Here is Mr. Gray’s discovery of “the common denominator of success,” in his own words:
“The common denominator of success–the secret of success of every man who has ever been successful–lies in the fact that he formed the habit of doing things that failures don’t like to do.”
In my role as a psychologist and therapist, I have had the honor of working with many very bright, capable people who struggle with self-discipline. It is painful when a person who has tremendous potential is held back by their own ability to realize it. I have found that the very thing that gets in many such people’s way in fulfilling the potential that they clearly know they have, is an inability to make themselves do what they don’t want to do. Often these folks call themselves lazy.

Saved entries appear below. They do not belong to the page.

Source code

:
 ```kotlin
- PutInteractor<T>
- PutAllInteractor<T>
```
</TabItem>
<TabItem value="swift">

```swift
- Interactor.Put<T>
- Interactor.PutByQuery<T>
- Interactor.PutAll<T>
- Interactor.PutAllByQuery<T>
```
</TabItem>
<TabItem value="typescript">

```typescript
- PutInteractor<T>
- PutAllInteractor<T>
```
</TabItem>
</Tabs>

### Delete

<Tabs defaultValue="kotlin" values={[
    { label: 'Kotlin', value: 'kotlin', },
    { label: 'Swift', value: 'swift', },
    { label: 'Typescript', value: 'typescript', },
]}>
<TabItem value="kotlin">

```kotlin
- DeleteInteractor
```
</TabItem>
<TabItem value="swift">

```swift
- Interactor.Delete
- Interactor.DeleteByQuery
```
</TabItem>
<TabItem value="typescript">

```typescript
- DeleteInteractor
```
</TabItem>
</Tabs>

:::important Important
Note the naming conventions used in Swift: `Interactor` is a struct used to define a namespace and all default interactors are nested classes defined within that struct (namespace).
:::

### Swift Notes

They get angry at themselves for not carrying through the promises they make themselves to do important things. The anger at themselves drains them and eats away at their self-esteem. Gradually, slowly, they start to give up because they are being taken down by a negative cycle of anger at themselves, frustration, and feelings of failure.
I have been quietly treating these people for years. I often can see early on what the patient herself cannot: that her struggles with self-discipline are rooted in her Emotional Neglect. Most people don’t realize that we humans are not born with the ability to structure ourselves. Nor are we born with a natural ability to make ourselves do what we don’t want to do. In fact, quite the opposite. We learn this skill from our parents. As a child, each time your parents called you in to dinner, interrupting your play with the neighbor kids, made you take a bath, clear the table, clean your room, brush your teeth, hang up your clothes, weed the garden or empty the dishwasher, they were teaching you the two most vital aspects of self-discipline: how to make yourself do what you don’t want to do; and how to stop yourself from doing what you do want to do.
Mr. Gray has helped me to recognize that these two most basic skills of self-discipline are not solely a function of childhood parental training. A sense of purpose is also an essential ingredient. Mr. Gray maintains that it is an individual’s personal purpose that drives him or her to make the choice to do things that are unpleasant, boring, or scary. That purpose has to be driven by feeling, not logic, or it will not be strong enough to do the trick. Logic is not a great motivator, whereas emotion is.
Now I realize that beyond helping people stop the self-blame and learn how to make themselves do what they don’t want to do, I also have to help them find their purpose. What do you feel passionate about? What do you really care about? Because once you find what you truly want and desire, your passion will motivate you far beyond what you think you need. And then you will be better able to make yourself do things that you don’t want to do.
I highly recommend reading Mr. Gray’s speech. It is beautiful prose, written in 1940’s (i.e., sexist) style. I suggest that you ignore that part, read, enjoy, and learn.